President Barack Obama will be in New York Thursday to get a firsthand look at recovery efforts after superstorm Sandy left 43 dead and pockets of the state devastated.
The president is expected to make a stop in hard-hit Queens to tour the destruction in the Rockaways and Breezy Point. There is no word yet on whether the Hudson Valley, Long Island or Staten Island will be part of his itinerary.
Obama had offered to visit New York City in the immediate aftermath of Sandy on Oct. 29, but was asked not to come by Mayor Michael Bloomberg, who said the visit might divert resources from recovery work as the city staggered back to its feet. Sandy inflicted about $33 billion in damage to the state and plunged more than 1 million households into darkness, for more than two weeks. Some remain without power. "We would love to have him, but we've got lots of things to do," Bloomberg said Oct. 30.
On Oct. 31, Obama got a look at the damage in New Jersey, where he met with Gov. Chris Christie to pledge as much help from the federal government as needed. The president helicoptered with Christie over washed-out roads, flooded homes, boardwalks bobbing in the ocean and, in Seaside Heights, N.J., a fire that was still burning after destroying about eight structures.
On Monday, New York Gov.
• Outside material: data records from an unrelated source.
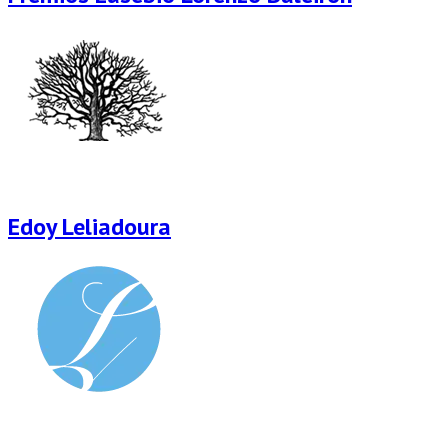
Edoy Leliadoura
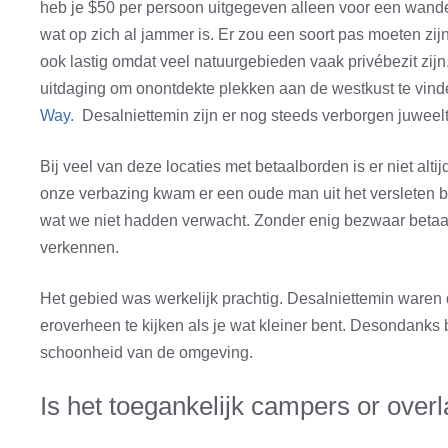
heb je $50 per persoon uitgegeven alleen voor een wan
wat op zich al jammer is. Er zou een soort pas moeten zij
ook lastig omdat veel natuurgebieden vaak privébezit zijn. 
uitdaging om onontdekte plekken aan de westkust te vin
Way.
Desalniettemin zijn er nog steeds verborgen juweeltje
Bij veel van deze locaties met betaalborden is er niet alti
onze verbazing kwam er een oude man uit het versleten bu
wat we niet hadden verwacht. Zonder enig bezwaar beta
verkennen.
Het gebied was werkelijk prachtig. Desalniettemin waren
eroverheen te kijken als je wat kleiner bent. Desondanks
schoonheid van de omgeving.
Is het toegankelijk campers or over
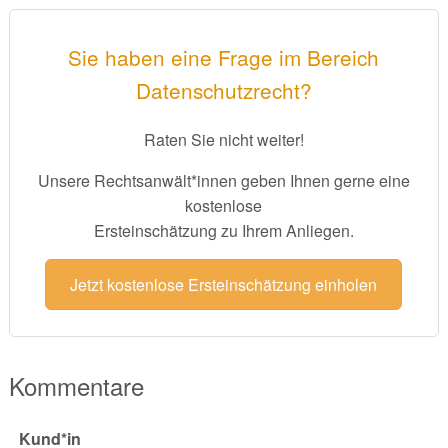
Sie haben eine Frage im Bereich
Datenschutzrecht?
Raten Sie nicht weiter!
Unsere Rechtsanwält*innen geben Ihnen gerne eine
kostenlose
Ersteinschätzung zu Ihrem Anliegen.
Jetzt kostenlose Ersteinschätzung einholen
Kommentare
Kund*in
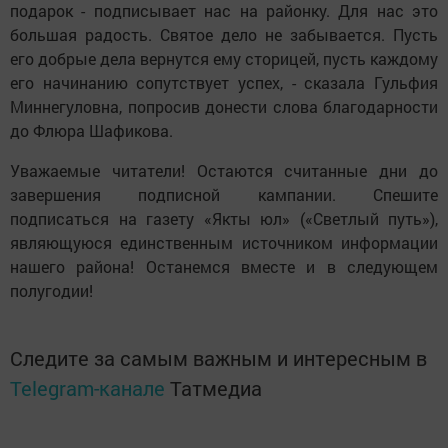
подарок - подписывает нас на районку. Для нас это
большая радость. Святое дело не забывается. Пусть
его добрые дела вернутся ему сторицей, пусть каждому
его начинанию сопутствует успех, - сказала Гульфия
Миннегуловна, попросив донести слова благодарности
до Флюра Шафикова.
Уважаемые читатели! Остаются считанные дни до
завершения подписной кампании. Спешите
подписаться на газету «Якты юл» («Светлый путь»),
являющуюся единственным источником информации
нашего района! Останемся вместе и в следующем
полугодии!
Следите за самым важным и интересным в
Telegram-канале
Татмедиа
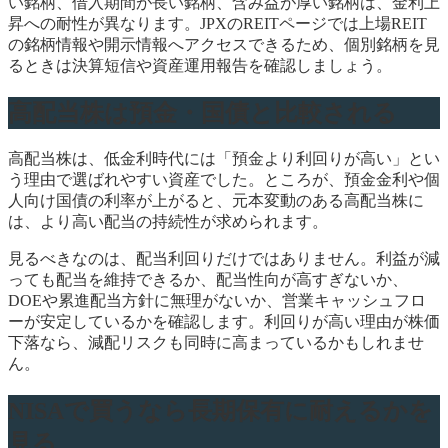
い銘柄、借入期間が長い銘柄、含み益が厚い銘柄は、金利上
昇への耐性が異なります。JPXのREITページでは上場REIT
の銘柄情報や開示情報へアクセスできるため、個別銘柄を見
るときは決算短信や資産運用報告を確認しましょう。
高配当株は預金・国債と比較される
高配当株は、低金利時代には「預金より利回りが高い」とい
う理由で選ばれやすい資産でした。ところが、預金金利や個
人向け国債の利率が上がると、元本変動のある高配当株に
は、より高い配当の持続性が求められます。
見るべきなのは、配当利回りだけではありません。利益が減
っても配当を維持できるか、配当性向が高すぎないか、
DOEや累進配当方針に無理がないか、営業キャッシュフロ
ーが安定しているかを確認します。利回りが高い理由が株価
下落なら、減配リスクも同時に高まっているかもしれませ
ん。
NISAで買うなら長期保有に耐えるかを
見る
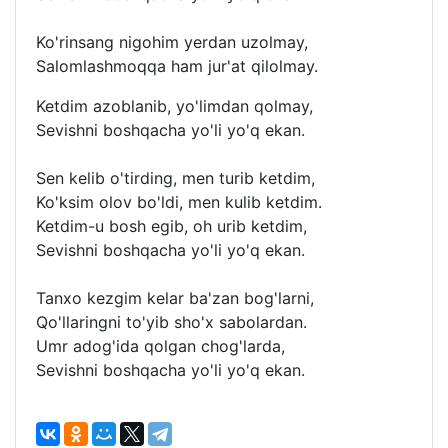
Ko'rinsang nigohim yerdan uzolmay,
Salomlashmoqqa ham jur'at qilolmay.
Ketdim azoblanib, yo'limdan qolmay,
Sevishni boshqacha yo'li yo'q ekan.
Sen kelib o'tirding, men turib ketdim,
Ko'ksim olov bo'ldi, men kulib ketdim.
Ketdim-u bosh egib, oh urib ketdim,
Sevishni boshqacha yo'li yo'q ekan.
Tanxo kezgim kelar ba'zan bog'larni,
Qo'llaringni to'yib sho'x sabolardan.
Umr adog'ida qolgan chog'larda,
Sevishni boshqacha yo'li yo'q ekan.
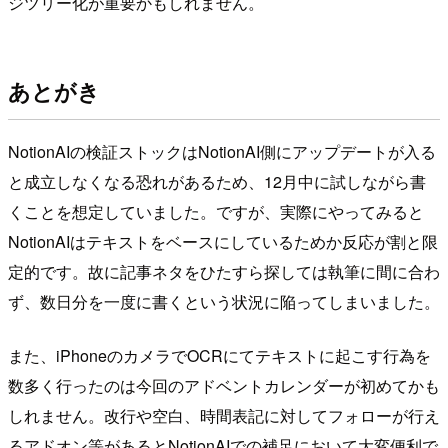
ジツリー化が重要かもしれません。
あとがき
NotionAIの検証ストックはNotionAI側にアップデートが入る
と成立しなくなる恐れがあるため、12月中に試しながら書
くことを想定していました。ですが、実際にやってみると
NotionAIはテキストをベースにしているためか反応が割と限
定的です。故に記事ネタをひたすら探しては執筆に間に合わ
ず、数日分を一度に書くという状況に陥ってしまいました。
また、iPhoneのカメラでOCRにてテキストに起こす行為を
数多く行ったのは今回のアドベントカレンダーが初めてかも
しれません。改行や空白、時間表記に対してフォローが行え
るアドオン等があるとNotionAIでの補足において大変便利で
Andrew Cuomo asked Obama and Congress to give the state a $30 billion relief package. Special legislation would be needed to provide the funding, even as the president and congressional leaders negotiated to avoid the automatic activation of billions in tax increases and spending cuts scheduled to take effect in January -- the so-called "fiscal cliff" economists fear could plunge the nation back into recession.
Cuomo's request for $30 billion dwarfs the millions, or even billions, of dollars the Federal Emergency Management Agency might give local governments and residents in the coming months. The total budget for the Federal Emergency Management Agency for this year amounts to only about $13 billion.
Cuomo already has asked FEMA to pay 100 percent of the costs the agency is responsible for covering. FEMA customarily pays 75 percent of disaster-related costs.
Obama has pledged to speed federal aid to the hardest-hit states.